The attack in the southern province of Kahramanmaras province was Turkey’s second such incident in as many days, shocking a country where school shootings are a rare occurrence.
Interior Minister Mustafa Ciftci confirmed nine deaths, with 13 wounded — six in intensive care, three of them in a critical condition.
The minister described the attacker as an “eigth grade student aged 14.”
“A student came to school with guns that we believe belonged to his father in his backpack. He entered two classrooms and opened fire randomly, causing injuries and deaths,” Kahramanmaras province governor Mukerrem Unluer told reporters earlier in the day.

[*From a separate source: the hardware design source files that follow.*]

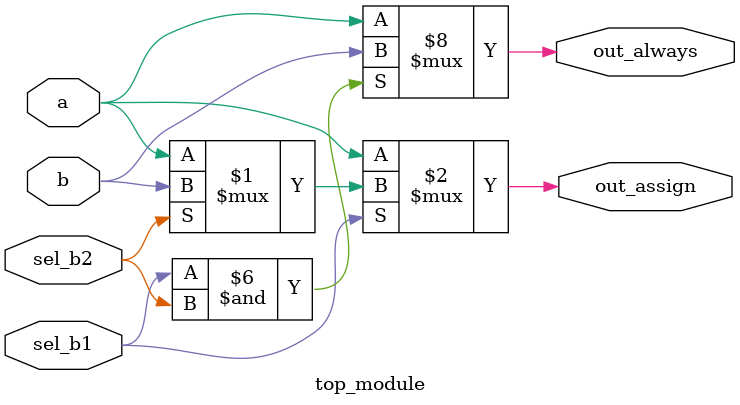
<source format=v>
module top_module(
    input a,
    input b,
    input sel_b1,
    input sel_b2,
    output wire out_assign,
    output reg out_always   ); 

    assign out_assign = sel_b1 ? (sel_b2 ? b : a ) : (a); 
    
    always @ (*) begin 
        if (sel_b1== 1 & sel_b2 == 1) begin 
            out_always = b; 
        end 
        else begin 
            out_always = a; 
        end 
    end
         
endmodule

</source>
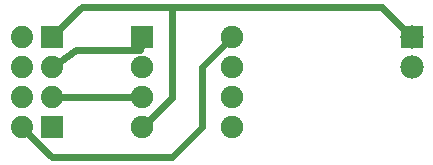
<source format=gtl>
G04 MADE WITH FRITZING*
G04 WWW.FRITZING.ORG*
G04 DOUBLE SIDED*
G04 HOLES PLATED*
G04 CONTOUR ON CENTER OF CONTOUR VECTOR*
%ASAXBY*%
%FSLAX23Y23*%
%MOIN*%
%OFA0B0*%
%SFA1.0B1.0*%
%ADD10C,0.074472*%
%ADD11C,0.078000*%
%ADD12C,0.075000*%
%ADD13R,0.074108X0.074472*%
%ADD14R,0.078000X0.078000*%
%ADD15R,0.075000X0.075000*%
%ADD16C,0.024000*%
%LNCOPPER1*%
G90*
G70*
G54D10*
X244Y442D03*
X144Y442D03*
X244Y341D03*
X144Y341D03*
X244Y240D03*
X144Y240D03*
X244Y140D03*
X144Y140D03*
X244Y442D03*
X144Y442D03*
X244Y341D03*
X144Y341D03*
X244Y240D03*
X144Y240D03*
X244Y140D03*
X144Y140D03*
G54D11*
X1444Y440D03*
X1444Y340D03*
G54D12*
X544Y440D03*
X844Y440D03*
X544Y340D03*
X844Y340D03*
X544Y240D03*
X844Y240D03*
X544Y140D03*
X844Y140D03*
G54D13*
X244Y442D03*
X244Y442D03*
X244Y140D03*
G54D14*
X1444Y440D03*
G54D15*
X544Y440D03*
G54D16*
X516Y240D02*
X276Y240D01*
D02*
X270Y359D02*
X324Y398D01*
X324Y398D02*
X540Y398D01*
X540Y398D02*
X541Y412D01*
D02*
X267Y464D02*
X344Y540D01*
D02*
X344Y540D02*
X644Y540D01*
D02*
X644Y540D02*
X644Y239D01*
D02*
X644Y239D02*
X565Y160D01*
D02*
X1423Y462D02*
X1345Y540D01*
D02*
X1345Y540D02*
X644Y540D01*
D02*
X824Y420D02*
X744Y341D01*
D02*
X744Y341D02*
X744Y140D01*
D02*
X744Y140D02*
X644Y40D01*
D02*
X644Y40D02*
X244Y40D01*
D02*
X244Y40D02*
X167Y118D01*
G04 End of Copper1*
M02*
</source>
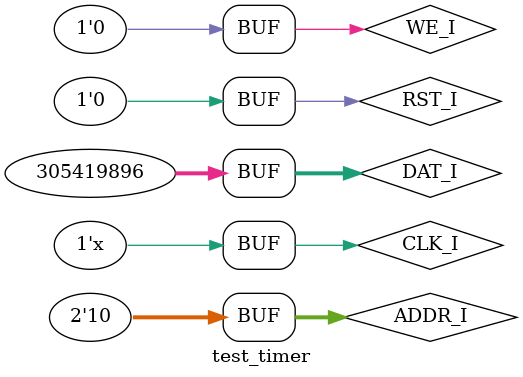
<source format=v>
module test_timer;
  
  reg CLK_I, RST_I;
  reg [3:2] ADDR_I;
  reg WE_I;
  reg [31:0] DAT_I;
  wire [31:0] DAT_O;
  wire IRQ;
  
  timer timer_wsz(CLK_I, RST_I, ADDR_I, WE_I, DAT_I, DAT_O, IRQ);
  
  initial
  begin
    #0
    CLK_I = 0;
    RST_I = 0;
    ADDR_I = 2'b10;
    WE_I = 0;
    DAT_I = 32'h1234_5678;
    #150
    ADDR_I = 2'b00;
    DAT_I = 32'b1011;
    WE_I = 1;
    #50
    WE_I = 0;
    #5050
    WE_I = 1;
    DAT_I = 32'b1001;
    ADDR_I = 2'b00;
    #150
    DAT_I = 32'h1234_5678;
    WE_I = 0;
    ADDR_I = 2'b10;
  end
  
  always
    #50 CLK_I = ~CLK_I;
    
  
endmodule

</source>
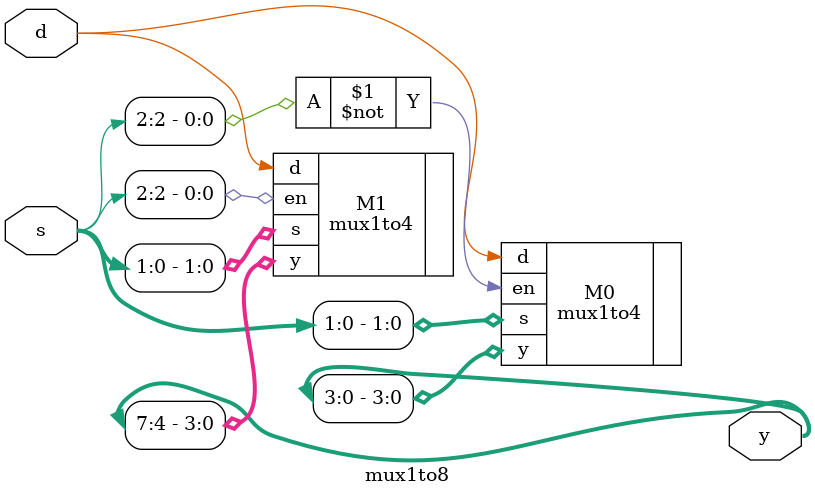
<source format=v>

module mux1to8
( input d,
  input [2:0]s,
  output [7:0]y);

//wire [1:0]y;

mux1to4 M0(.d(d),.en(~s[2]),.s(s[1:0]),.y(y[3:0])),
  	M1(.d(d),.en(s[2]),.s(s[1:0]),.y(y[7:4]));

endmodule

</source>
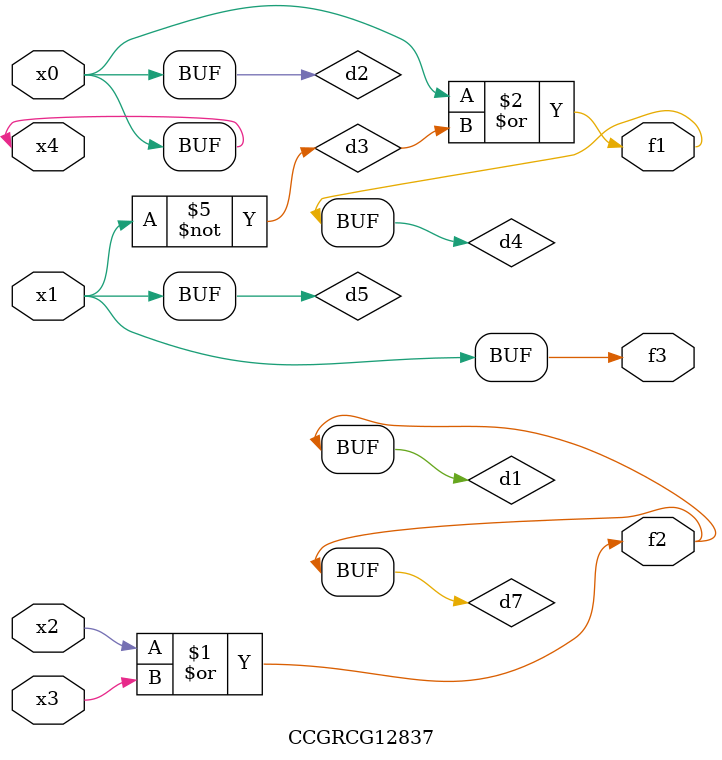
<source format=v>
module CCGRCG12837(
	input x0, x1, x2, x3, x4,
	output f1, f2, f3
);

	wire d1, d2, d3, d4, d5, d6, d7;

	or (d1, x2, x3);
	buf (d2, x0, x4);
	not (d3, x1);
	or (d4, d2, d3);
	not (d5, d3);
	nand (d6, d1, d3);
	or (d7, d1);
	assign f1 = d4;
	assign f2 = d7;
	assign f3 = d5;
endmodule

</source>
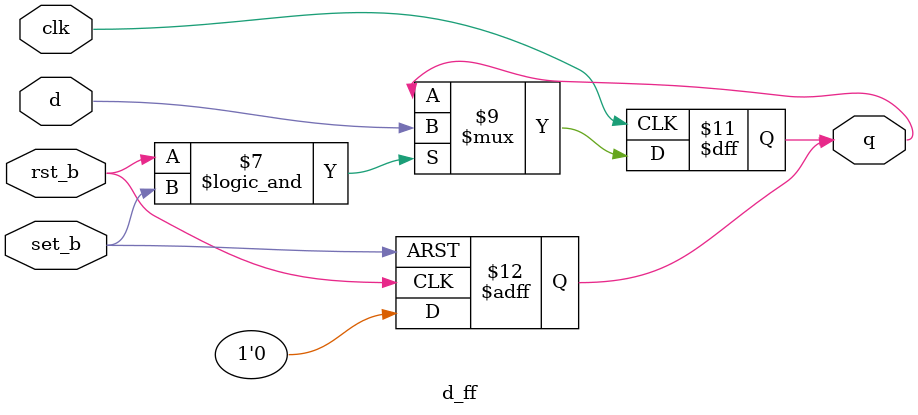
<source format=v>
module d_ff (
    input clk, rst_b, set_b, d,
    output reg q
);

always @(negedge rst_b or negedge set_b)
begin
  if(set_b == 0)
        q = 1;
        else
    if(rst_b == 0)
        q = 0;
end

always @(posedge clk)
begin

    if(rst_b == 1 && set_b == 1)
        q = d;
end

endmodule
</source>
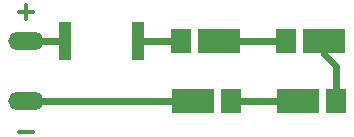
<source format=gtl>
G04 #@! TF.FileFunction,Copper,L1,Top,Signal*
%FSLAX46Y46*%
G04 Gerber Fmt 4.6, Leading zero omitted, Abs format (unit mm)*
G04 Created by KiCad (PCBNEW 4.0.6) date 03/22/19 10:45:15*
%MOMM*%
%LPD*%
G01*
G04 APERTURE LIST*
%ADD10C,0.100000*%
%ADD11C,0.300000*%
%ADD12O,3.000000X1.500000*%
%ADD13R,3.580000X2.100000*%
%ADD14R,1.670000X2.100000*%
%ADD15R,1.000000X3.200000*%
%ADD16C,0.609600*%
G04 APERTURE END LIST*
D10*
D11*
X80708572Y-115677143D02*
X81851429Y-115677143D01*
X80708572Y-105517143D02*
X81851429Y-105517143D01*
X81280000Y-106088571D02*
X81280000Y-104945714D01*
D12*
X81280000Y-107950000D03*
X81280000Y-113030000D03*
D13*
X97620000Y-107950000D03*
D14*
X94420000Y-107950000D03*
D13*
X106510000Y-107950000D03*
D14*
X103310000Y-107950000D03*
D13*
X104310000Y-113030000D03*
D14*
X107510000Y-113030000D03*
D13*
X95420000Y-113030000D03*
D14*
X98620000Y-113030000D03*
D15*
X84530000Y-107950000D03*
X90730000Y-107950000D03*
D16*
X95420000Y-113030000D02*
X81280000Y-113030000D01*
X81280000Y-107950000D02*
X84530000Y-107950000D01*
X90730000Y-107950000D02*
X94420000Y-107950000D01*
X97620000Y-107950000D02*
X103310000Y-107950000D01*
X106510000Y-107950000D02*
X106510000Y-109050000D01*
X107510000Y-110050000D02*
X107510000Y-113030000D01*
X106510000Y-109050000D02*
X107510000Y-110050000D01*
X104310000Y-113030000D02*
X98620000Y-113030000D01*
M02*

</source>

Dramatic video footage filmed by a resident of a nearby building and verified by AFP shows students jumping from a first-floor window of the school to escape the gunfire, while dozens of others flee through the courtyard.
About 15 gunshots can be heard in the one-and-a-half-minute video.
Unluer said the attacker was the son of a former police officer, armed with five guns and seven magazines. He died during the incident.
“He shot himself. It is not yet clear whether this was suicide or happened amid the chaos,” he said.
Police detained the shooter’s father, Ugur Mersinli, the official Anadolu news agency reported.
Footage released by IHA private news agency showed a person, body and face covered, being evacuated in an ambulance during the attack, as well as tearful parents who had rushed to the school in the southern province’s main city, Kahramanmaras.
IHA via AP
Police increased security around the building, and television footage showed ambulances in the area. Justice Minister Akin Gurlek said prosecutors had launched an immediate investigation.
The shooting came after another attacker on Tuesday opened fire with a shotgun at his former high school in Siverek district of Sanliurfa province, wounding 16 people before killing himself in a showdown with police. Ten students were among the wounded in that incident, in which the 18-year-old attacker fired randomly inside the vocational high school.
He killed himself with the shotgun after he was “cornered by police,” Gov. Hasan Sildak said, The Associated Press reported.
The motive for that attack was unclear, and Sildak said the attacker had no criminal record.
President Recep Tayyip Erdogan, speaking to the ruling AKP party in parliament, promised that those found to have been negligent or at fault “will certainly be held accountable” over the school shootings. Police detained one suspect after Tuesday’s attack and suspended four officials from duty, Erdogan said. The school was ordered closed for four days.
School shootings in Turkey had been rare until this week. Turkey has strict gun laws that require licensing, registration, mental and criminal background checks, and severe penalties for illegal possession.